◆ **Teks yang Ditampilkan**:
===============

Tuesday 24 November 2015

Menikah dan Mentoring

Pernikahan Fitri dan Erpa



Ewww baca judulnya berasa galau sebelah. Mohon maaf buat teman-teman yang belum menikah, tidak bermaksud untuk bikin baperan. Saya hanya ingin menghubungkan satu hal yang paling penting dalam kehidupan pernikahan yang ternyata juga sama pentingnya ketika kita mentoring, yaitu KEHADIRAN. 

Untuk diketahui bersama saya juga baru menikah beberapa bulan, itu pun dijalani seadanya karena kondisi saya yang belum menyelesaikan kuliah memaksa kami untuk berpisah selama beberapa bulan. Di awal pernikahan saya sempat ikut suami ke Jogjakarta dan menetap di sana selama satu bulan. Waktu yang sebentar untuk pasangan baru seperti kami. Setelah itu kami menjalani pernikahan jarak jauh alias long distance marriage hampir selama tiga bulan. 

Memang sangat berat menjalaninya di awal bahkan hingga saat saya menuliskan tulisan ini. Eh btw kenapa bahasanya jadi baku ala EYD gitu ya hehehe.... Bawaan galau kali xixixi. 

Cukup berat juga ber-LDM-an ini. Saya di Tanjungpinang dan dia di Jogjakarta kemudian pindah ke Bandung. Selain jarak yang jauh yang ga memungkinkan untuk bolak balik meski cuma sebulan sekali, saya juga harus menghadapi kendala cara berkomunikasi dengan suami.

===============

Dalam teks tentang pernikahan dan mentoring, berapa lama penulis menetap di Jogjakarta pada awal pernikahan?

◆ **Data Tersimpan**:
===============

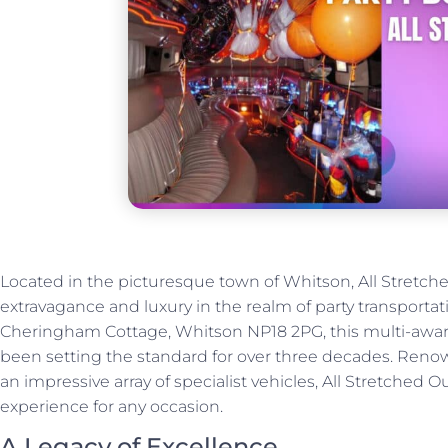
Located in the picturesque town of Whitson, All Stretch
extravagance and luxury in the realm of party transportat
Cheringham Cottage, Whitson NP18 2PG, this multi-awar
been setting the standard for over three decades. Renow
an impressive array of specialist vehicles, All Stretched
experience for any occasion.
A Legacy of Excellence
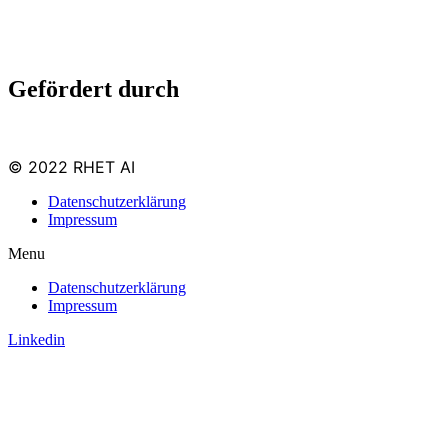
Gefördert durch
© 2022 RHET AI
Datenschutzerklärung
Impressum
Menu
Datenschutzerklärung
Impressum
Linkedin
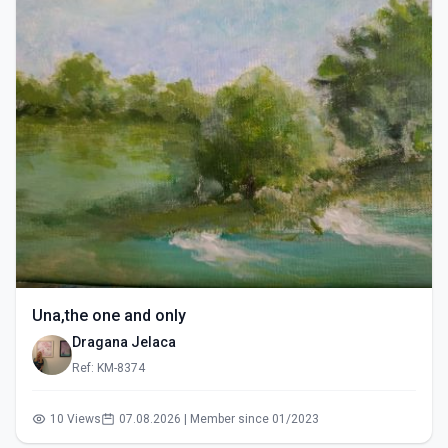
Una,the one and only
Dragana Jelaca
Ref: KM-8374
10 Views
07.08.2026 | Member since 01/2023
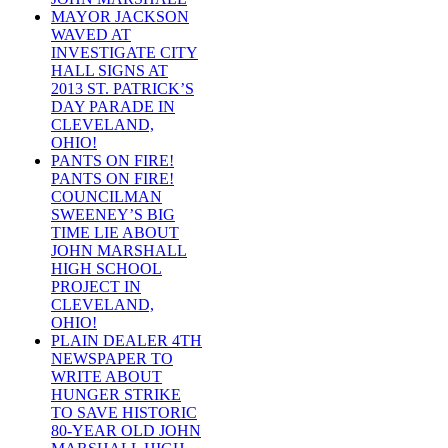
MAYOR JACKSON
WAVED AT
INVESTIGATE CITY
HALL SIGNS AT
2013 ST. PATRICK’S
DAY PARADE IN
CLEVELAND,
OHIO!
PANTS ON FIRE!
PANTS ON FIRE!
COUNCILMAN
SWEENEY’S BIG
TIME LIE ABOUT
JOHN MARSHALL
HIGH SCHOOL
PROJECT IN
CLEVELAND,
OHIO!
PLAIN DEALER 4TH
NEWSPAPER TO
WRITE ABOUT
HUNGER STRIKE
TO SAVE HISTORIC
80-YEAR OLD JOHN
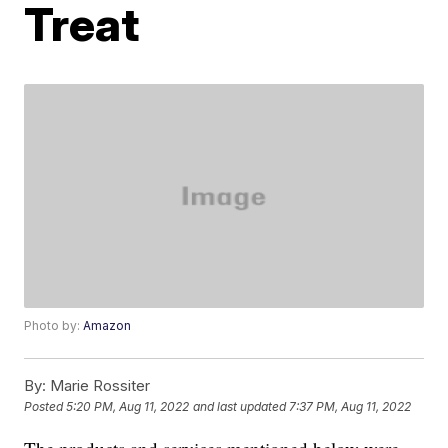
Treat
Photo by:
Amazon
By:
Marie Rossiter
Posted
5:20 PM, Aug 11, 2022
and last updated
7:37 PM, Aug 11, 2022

===============

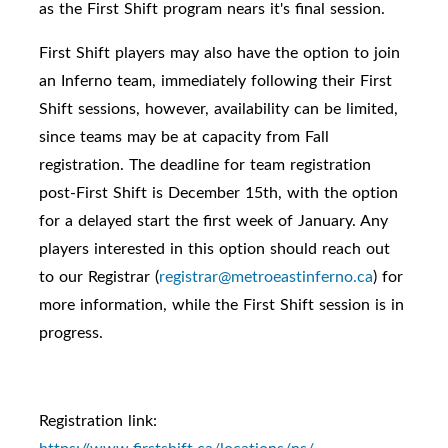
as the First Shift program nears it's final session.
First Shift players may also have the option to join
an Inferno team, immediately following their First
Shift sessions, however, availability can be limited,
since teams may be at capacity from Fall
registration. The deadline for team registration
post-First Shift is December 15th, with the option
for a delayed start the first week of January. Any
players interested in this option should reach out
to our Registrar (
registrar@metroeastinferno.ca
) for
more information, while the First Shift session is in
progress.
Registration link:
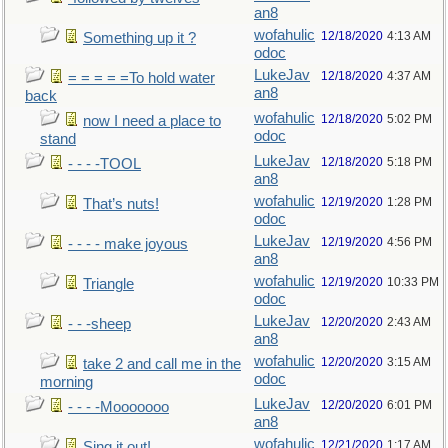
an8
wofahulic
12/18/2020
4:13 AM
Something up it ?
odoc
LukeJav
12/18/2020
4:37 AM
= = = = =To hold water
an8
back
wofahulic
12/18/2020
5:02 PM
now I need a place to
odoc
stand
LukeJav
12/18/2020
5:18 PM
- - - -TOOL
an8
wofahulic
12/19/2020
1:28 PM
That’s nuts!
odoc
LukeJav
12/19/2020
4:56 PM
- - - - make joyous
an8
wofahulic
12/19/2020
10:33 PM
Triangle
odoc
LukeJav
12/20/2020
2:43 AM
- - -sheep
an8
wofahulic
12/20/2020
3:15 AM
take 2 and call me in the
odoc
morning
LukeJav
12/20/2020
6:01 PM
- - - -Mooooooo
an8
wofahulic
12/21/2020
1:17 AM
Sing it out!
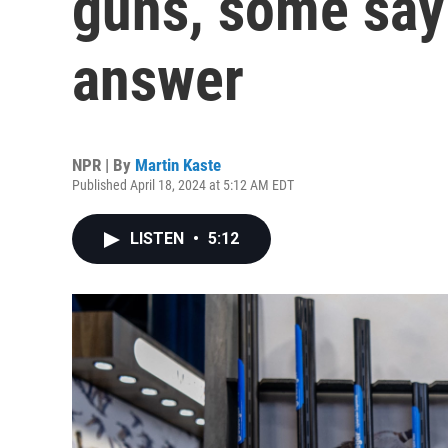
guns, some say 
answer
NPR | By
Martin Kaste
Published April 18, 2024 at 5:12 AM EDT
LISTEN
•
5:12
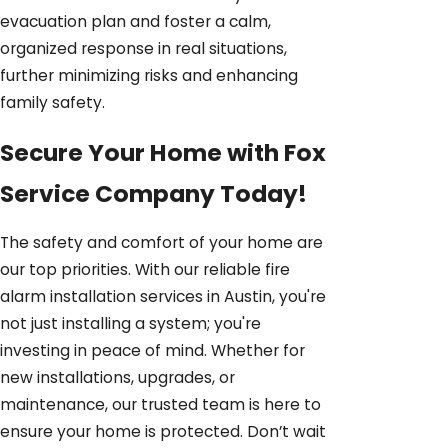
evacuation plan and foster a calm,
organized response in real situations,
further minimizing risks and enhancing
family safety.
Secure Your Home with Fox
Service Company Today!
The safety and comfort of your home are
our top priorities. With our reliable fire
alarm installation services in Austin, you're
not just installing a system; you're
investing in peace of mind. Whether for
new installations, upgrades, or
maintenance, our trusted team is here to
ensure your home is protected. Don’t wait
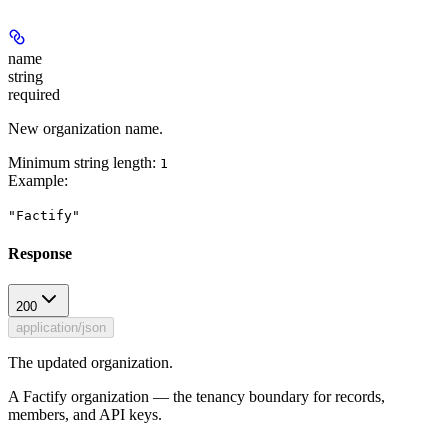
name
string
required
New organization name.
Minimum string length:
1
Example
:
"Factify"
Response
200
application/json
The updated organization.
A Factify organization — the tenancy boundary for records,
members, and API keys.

===============

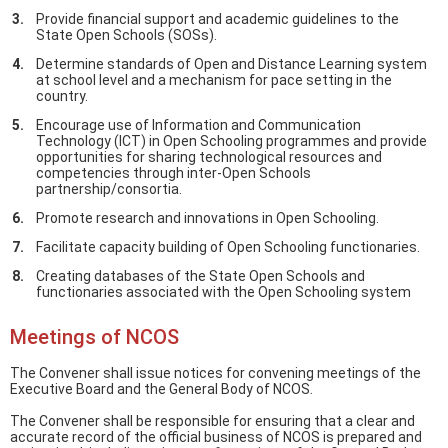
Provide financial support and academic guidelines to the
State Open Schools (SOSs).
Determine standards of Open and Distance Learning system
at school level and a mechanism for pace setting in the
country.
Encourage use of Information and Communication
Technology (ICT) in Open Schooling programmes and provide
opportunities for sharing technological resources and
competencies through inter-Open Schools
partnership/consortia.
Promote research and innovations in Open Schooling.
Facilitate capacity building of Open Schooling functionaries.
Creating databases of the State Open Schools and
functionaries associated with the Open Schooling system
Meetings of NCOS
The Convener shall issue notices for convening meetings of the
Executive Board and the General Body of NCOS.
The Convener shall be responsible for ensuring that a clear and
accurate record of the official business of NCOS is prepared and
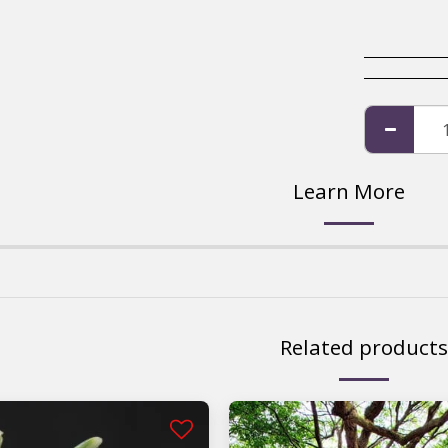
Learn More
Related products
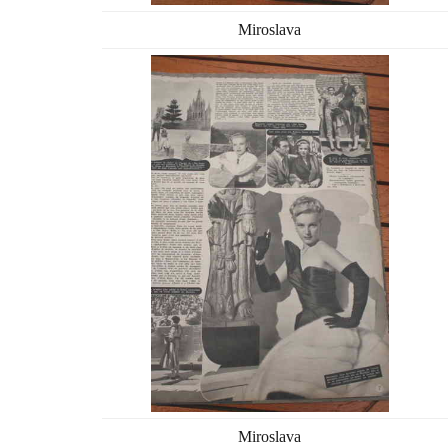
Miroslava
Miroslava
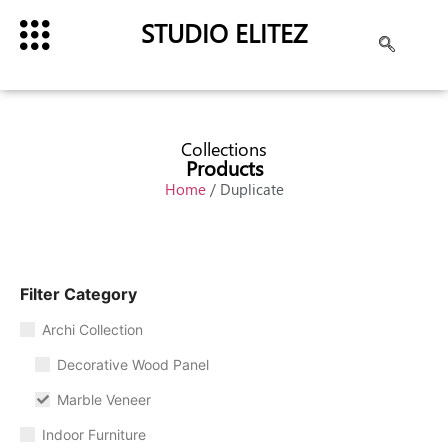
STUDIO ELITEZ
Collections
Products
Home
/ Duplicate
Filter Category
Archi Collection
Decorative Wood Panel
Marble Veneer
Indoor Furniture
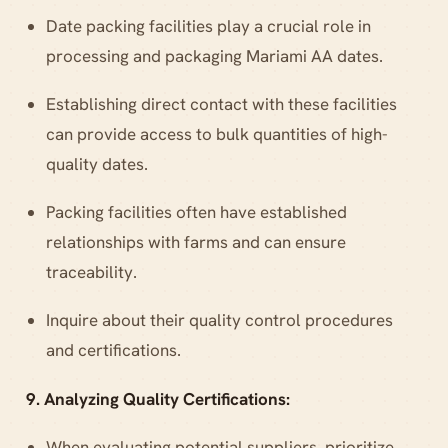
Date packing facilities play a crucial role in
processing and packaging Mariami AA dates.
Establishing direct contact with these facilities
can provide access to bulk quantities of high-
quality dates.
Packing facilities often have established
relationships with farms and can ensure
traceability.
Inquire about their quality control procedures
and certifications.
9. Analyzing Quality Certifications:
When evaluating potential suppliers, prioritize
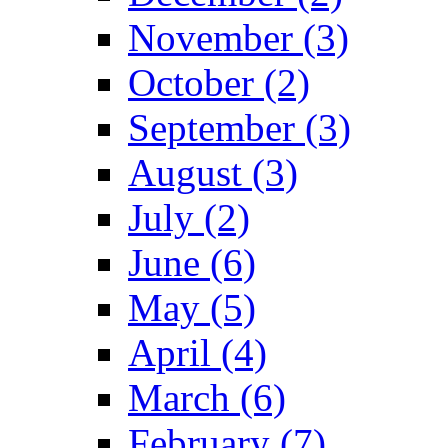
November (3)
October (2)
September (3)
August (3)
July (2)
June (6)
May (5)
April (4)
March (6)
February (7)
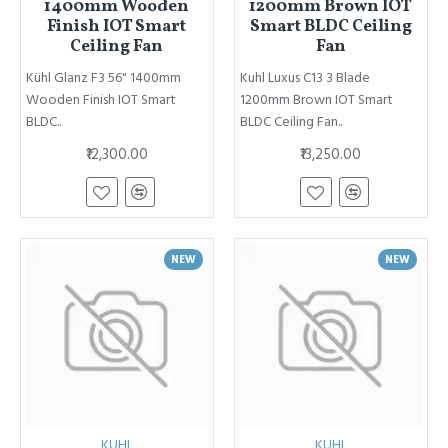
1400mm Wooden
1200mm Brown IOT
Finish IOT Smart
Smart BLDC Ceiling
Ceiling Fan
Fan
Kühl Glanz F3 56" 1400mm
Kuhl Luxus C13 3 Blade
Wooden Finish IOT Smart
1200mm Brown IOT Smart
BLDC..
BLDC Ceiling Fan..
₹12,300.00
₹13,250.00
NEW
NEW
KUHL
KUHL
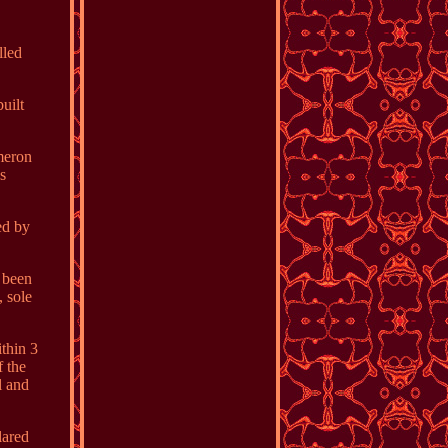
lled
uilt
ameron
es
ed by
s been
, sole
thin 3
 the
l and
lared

===============

◆ **Hasil Latihan**: Selama satu bulan.